After posting heavy gains last month, bears took over the price of Lido Finance (LDO), posting double-digit losses.
Ahead of Ethereum’s biggest upgrade ever, the leading staker’s native token was in worrying territory.
- At the time of writing, LDO was trading at $1.78 after declining by nearly 10% in the last 24 hours. It lost more than 40% of its value over the past month as well.
- The token had been on a consistent uptrend leading up to the event but failed to hold momentum since mid-August as a result of slow demand for staking and mixed expectations for the Merge. Since then, its price movement has been rangebound.
- But many industry experts believe that the Merge could potentially become a “sell the news” event, further extending its downtrend.
- Lido happens to be the most popular Ethereum 2 staking-as-a-service provider.
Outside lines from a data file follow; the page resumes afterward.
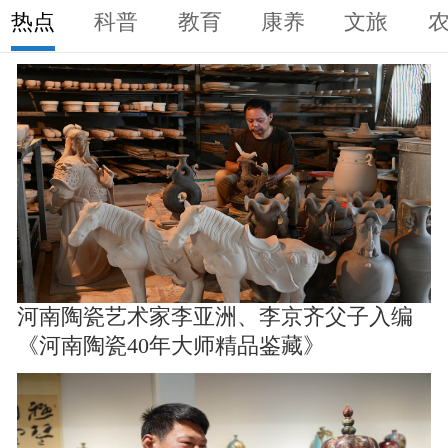
热点
科普
教育
康养
文旅
河南陶瓷艺术家李亚洲、李京齐父子入编
《河南陶瓷40年大师精品鉴藏》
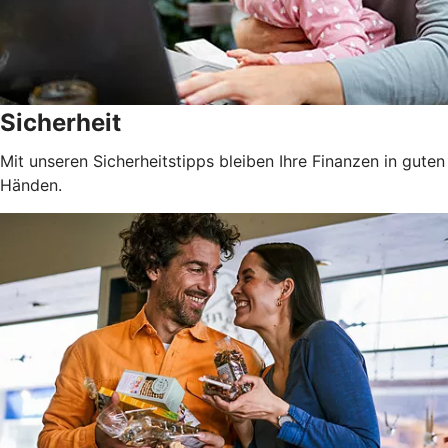
Sicherheit
Mit unseren Sicherheitstipps bleiben Ihre Finanzen in guten
Händen.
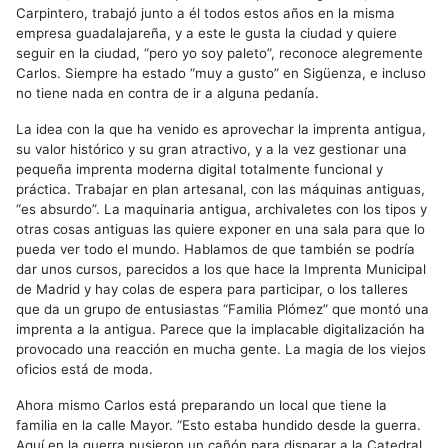
Carpintero, trabajó junto a él todos estos años en la misma
empresa guadalajareña, y a este le gusta la ciudad y quiere
seguir en la ciudad, “pero yo soy paleto”, reconoce alegremente
Carlos. Siempre ha estado “muy a gusto” en Sigüenza, e incluso
no tiene nada en contra de ir a alguna pedanía.
La idea con la que ha venido es aprovechar la imprenta antigua,
su valor histórico y su gran atractivo, y a la vez gestionar una
pequeña imprenta moderna digital totalmente funcional y
práctica. Trabajar en plan artesanal, con las máquinas antiguas,
“es absurdo”. La maquinaria antigua, archivaletes con los tipos y
otras cosas antiguas las quiere exponer en una sala para que lo
pueda ver todo el mundo. Hablamos de que también se podría
dar unos cursos, parecidos a los que hace la Imprenta Municipal
de Madrid y hay colas de espera para participar, o los talleres
que da un grupo de entusiastas “Familia Plómez” que montó una
imprenta a la antigua. Parece que la implacable digitalización ha
provocado una reacción en mucha gente. La magia de los viejos
oficios está de moda.
Ahora mismo Carlos está preparando un local que tiene la
familia en la calle Mayor. “Esto estaba hundido desde la guerra.
Aquí en la guerra pusieron un cañón para disparar a la Catedral.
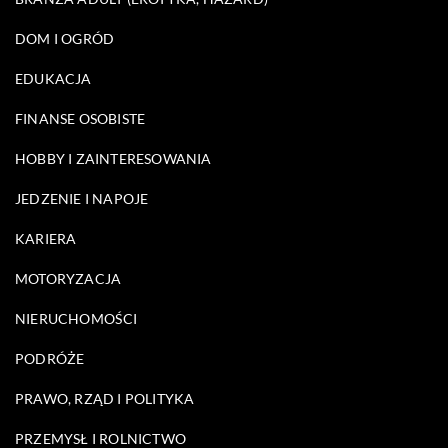
DOM I OGRÓD
EDUKACJA
FINANSE OSOBISTE
HOBBY I ZAINTERESOWANIA
JEDZENIE I NAPOJE
KARIERA
MOTORYZACJA
NIERUCHOMOŚCI
PODRÓŻE
PRAWO, RZĄD I POLITYKA
PRZEMYSŁ I ROLNICTWO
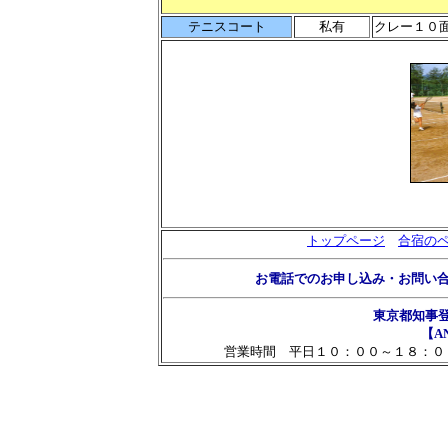
テニスコート
私有
クレー１０
トップページ
合宿の
お電話でのお申し込み・お問い
東京都知事
【AN
営業時間 平日１０：００～１８：０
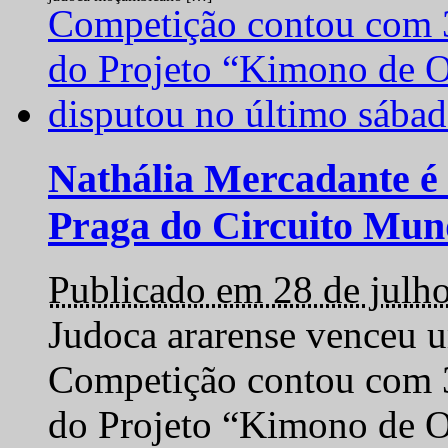
Nathália Mercadante é 
Praga do Circuito Mun
Publicado em 28 de julh
Judoca ararense venceu um
Competição contou com 35
do Projeto “Kimono de O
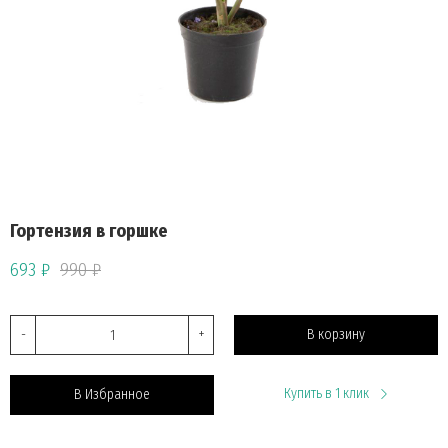
Гортензия в горшке
693 ₽
990 ₽
-
+
В корзину
Купить в 1 клик
В Избранное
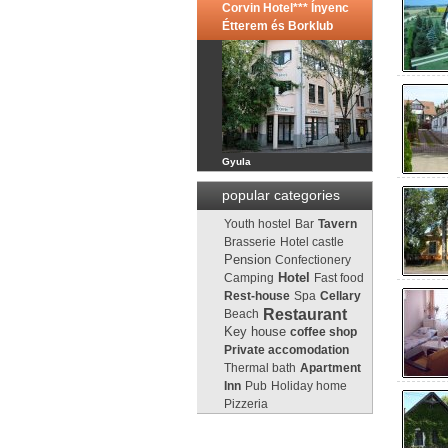
Corvin Hotel*** Ínyenc
Étterem és Borklub
Gyula
popular categories
Youth hostel
Bar
Tavern
Brasserie
Hotel castle
Pension
Confectionery
Camping
Hotel
Fast food
Rest-house
Spa
Cellary
Restaurant
Beach
Key house
coffee shop
Private accomodation
Thermal bath
Apartment
Inn
Pub
Holiday home
Pizzeria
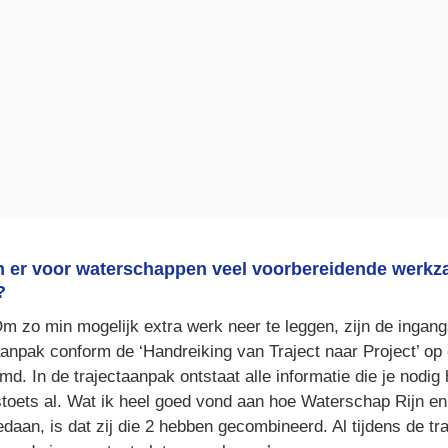
er voor waterschappen veel voorbereidende werkza
? 
Om zo min mogelijk extra werk neer te leggen, zijn de ingang
aanpak conform de ‘Handreiking van Traject naar Project’ op 
md. In de trajectaanpak ontstaat alle informatie die je nodig 
toets al. Wat ik heel goed vond aan hoe Waterschap Rijn en 
edaan, is dat zij die 2 hebben gecombineerd. Al tijdens de tr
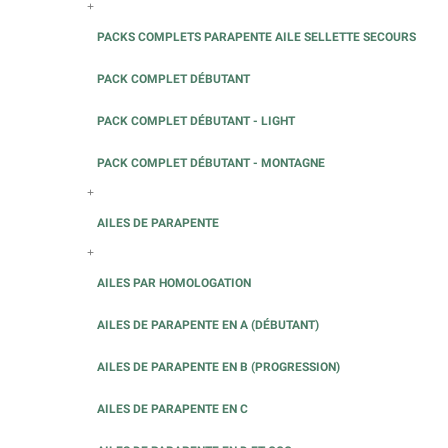
+
PACKS COMPLETS PARAPENTE AILE SELLETTE SECOURS
PACK COMPLET DÉBUTANT
PACK COMPLET DÉBUTANT - LIGHT
PACK COMPLET DÉBUTANT - MONTAGNE
+
AILES DE PARAPENTE
+
AILES PAR HOMOLOGATION
AILES DE PARAPENTE EN A (DÉBUTANT)
AILES DE PARAPENTE EN B (PROGRESSION)
AILES DE PARAPENTE EN C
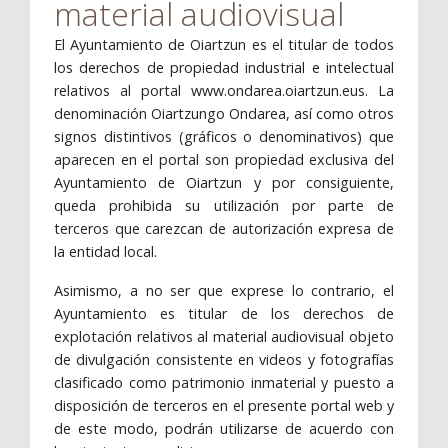
material audiovisual
El Ayuntamiento de Oiartzun es el titular de todos
los derechos de propiedad industrial e intelectual
relativos al portal www.ondarea.oiartzun.eus. La
denominación Oiartzungo Ondarea, así como otros
signos distintivos (gráficos o denominativos) que
aparecen en el portal son propiedad exclusiva del
Ayuntamiento de Oiartzun y por consiguiente,
queda prohibida su utilización por parte de
terceros que carezcan de autorización expresa de
la entidad local.
Asimismo, a no ser que exprese lo contrario, el
Ayuntamiento es titular de los derechos de
explotación relativos al material audiovisual objeto
de divulgación consistente en videos y fotografías
clasificado como patrimonio inmaterial y puesto a
disposición de terceros en el presente portal web y
de este modo, podrán utilizarse de acuerdo con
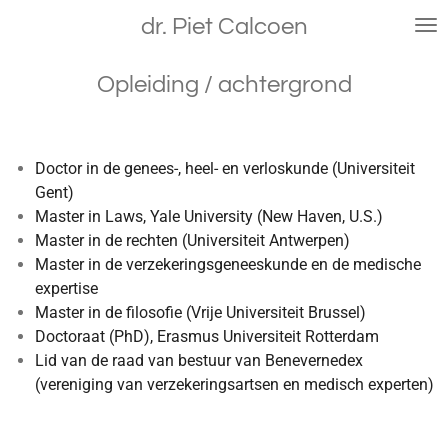
Ga
dr. Piet Calcoen
direct
naar
Opleiding / achtergrond
de
hoofdinhoud
Doctor in de genees-, heel- en verloskunde (Universiteit
Gent)
Master in Laws, Yale University (New Haven, U.S.)
Master in de rechten (Universiteit Antwerpen)
Master in de verzekeringsgeneeskunde en de medische
expertise
Master in de filosofie (Vrije Universiteit Brussel)
Doctoraat (PhD), Erasmus Universiteit Rotterdam
Lid van de raad van bestuur van Benevernedex
(vereniging van verzekeringsartsen en medisch experten)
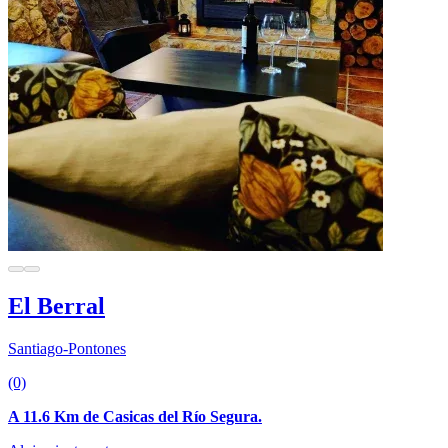
El Berral
Santiago-Pontones
(0)
A 11.6 Km de Casicas del Río Segura.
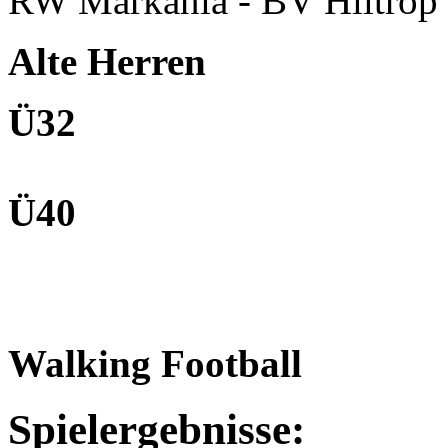
RW Markania - BV Hiltrop 
Alte Herren
Ü32
Ü40
Walking Football
Spielergebnisse:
In fact, 31% of the entire amount of ETH staked is via Lido, according to a recent report by Nansen.
- Stats also reveal that Lido has deposited more than 4.14 million of the ETH into the Ethereum 2.0 smart contract on behalf of its users.
- The decentralized online liquid staking protocol was initially established as a counter-risk to centralized crypto exchanges raking in the majority of staked ETH, considering that these platforms are required to comply with jurisdictional regulations.
- However, Lido’s dominance became a bone of contention within the Ethereum community as fears of centralization emerged.
- The report highlighted the need for the staking pool to be sufficiently “decentralized” in a bid to maintain its position as censorship resistant as LDO ownership was observed to be concentrated.